── DATA SHOWN ──
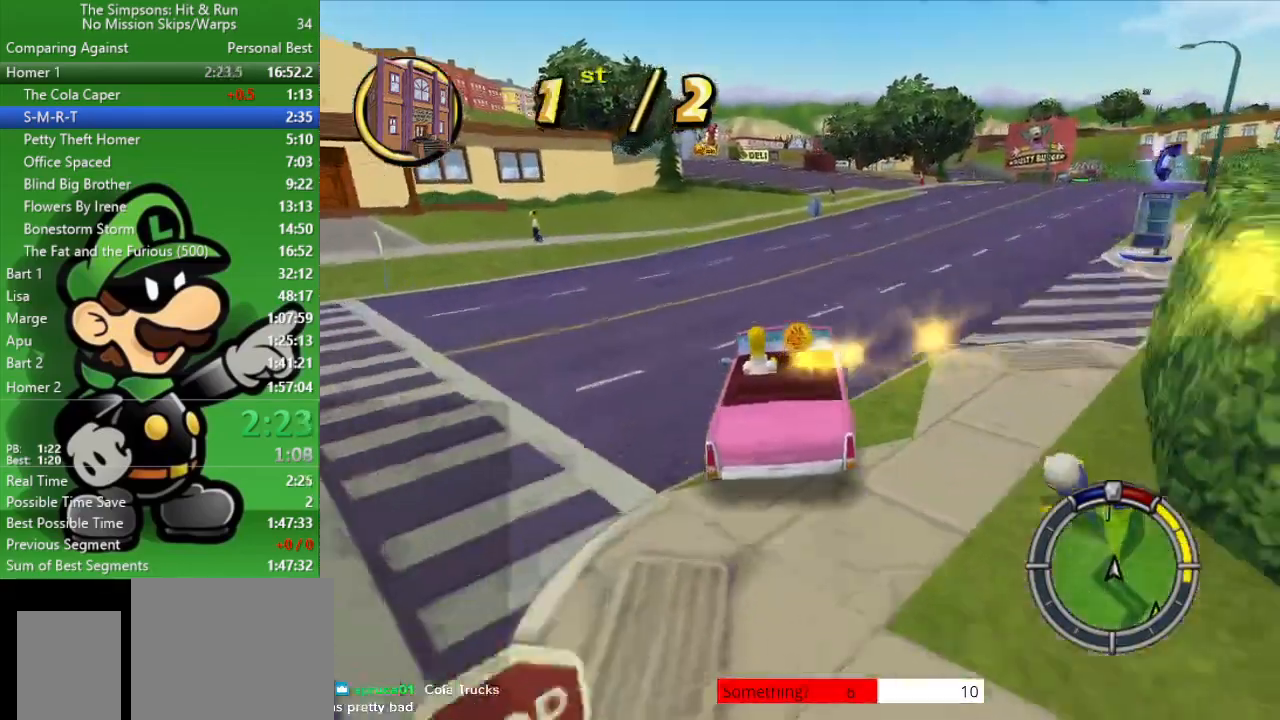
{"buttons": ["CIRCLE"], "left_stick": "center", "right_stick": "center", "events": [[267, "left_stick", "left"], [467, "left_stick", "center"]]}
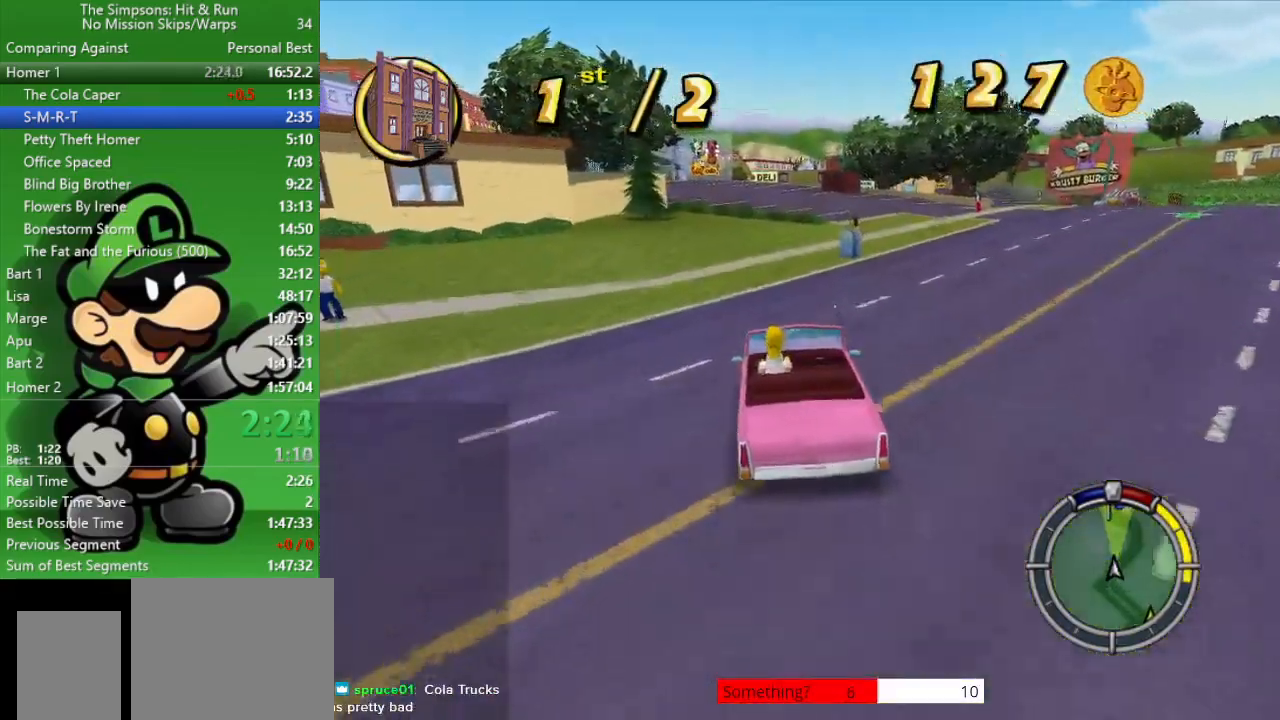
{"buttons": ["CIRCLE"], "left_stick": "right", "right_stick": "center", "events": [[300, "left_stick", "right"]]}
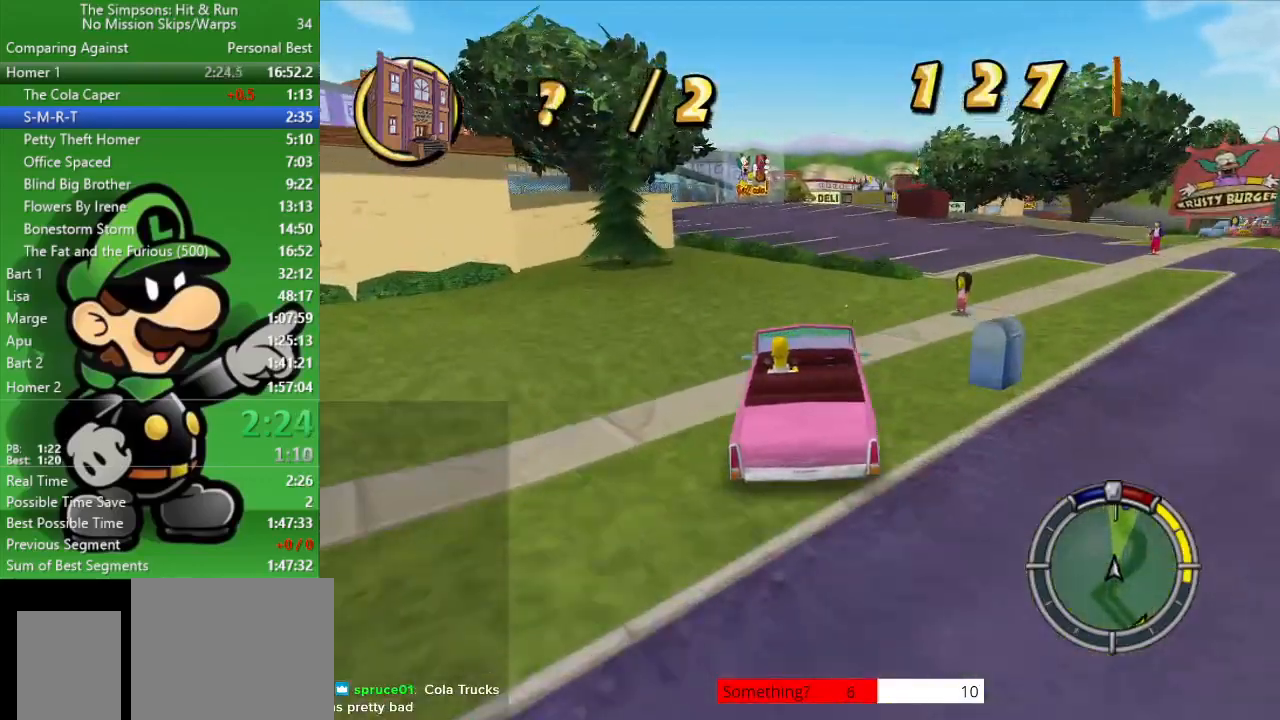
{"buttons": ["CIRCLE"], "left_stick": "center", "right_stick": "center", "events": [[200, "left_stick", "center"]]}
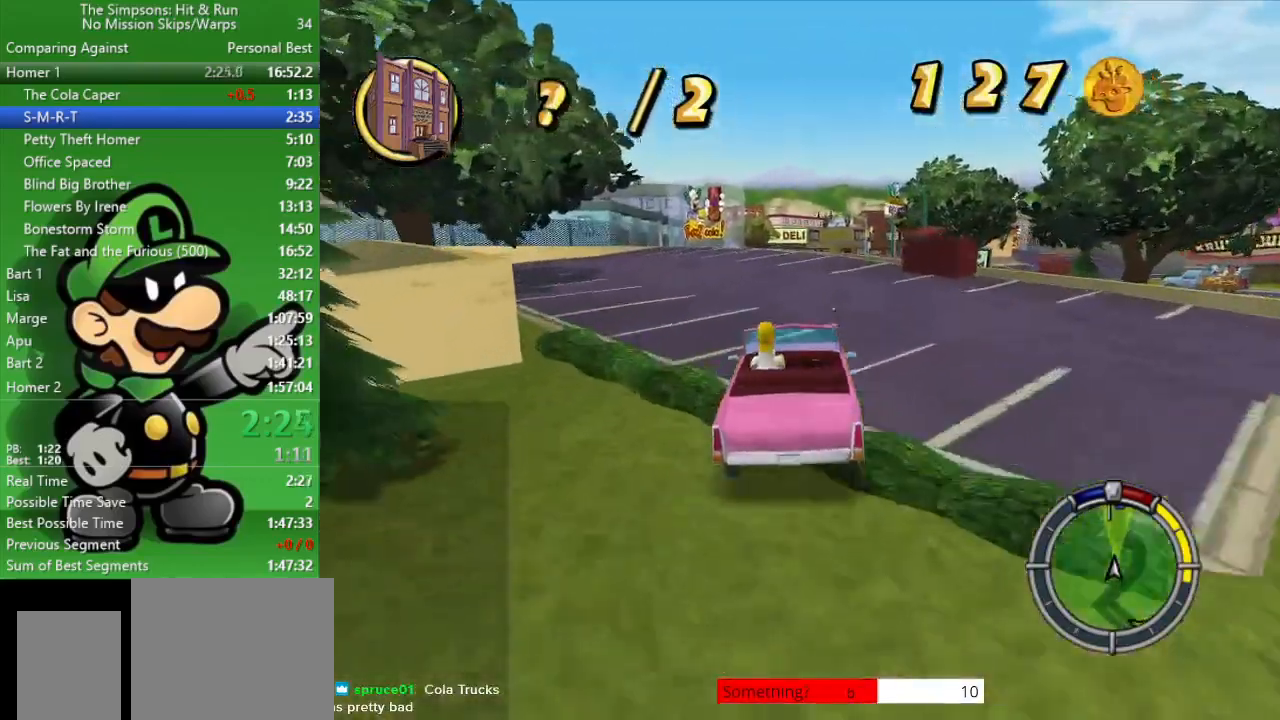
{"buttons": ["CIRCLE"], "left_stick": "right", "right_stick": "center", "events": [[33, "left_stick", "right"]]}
───
→ **BRIEF**
I would like the data above transcribed exactly, with its pictures left out.

→ **SOLUTION**
{"buttons": ["CIRCLE"], "left_stick": "center", "right_stick": "center", "events": [[267, "left_stick", "left"], [467, "left_stick", "center"]]}
{"buttons": ["CIRCLE"], "left_stick": "right", "right_stick": "center", "events": [[300, "left_stick", "right"]]}
{"buttons": ["CIRCLE"], "left_stick": "center", "right_stick": "center", "events": [[200, "left_stick", "center"]]}
{"buttons": ["CIRCLE"], "left_stick": "right", "right_stick": "center", "events": [[33, "left_stick", "right"]]}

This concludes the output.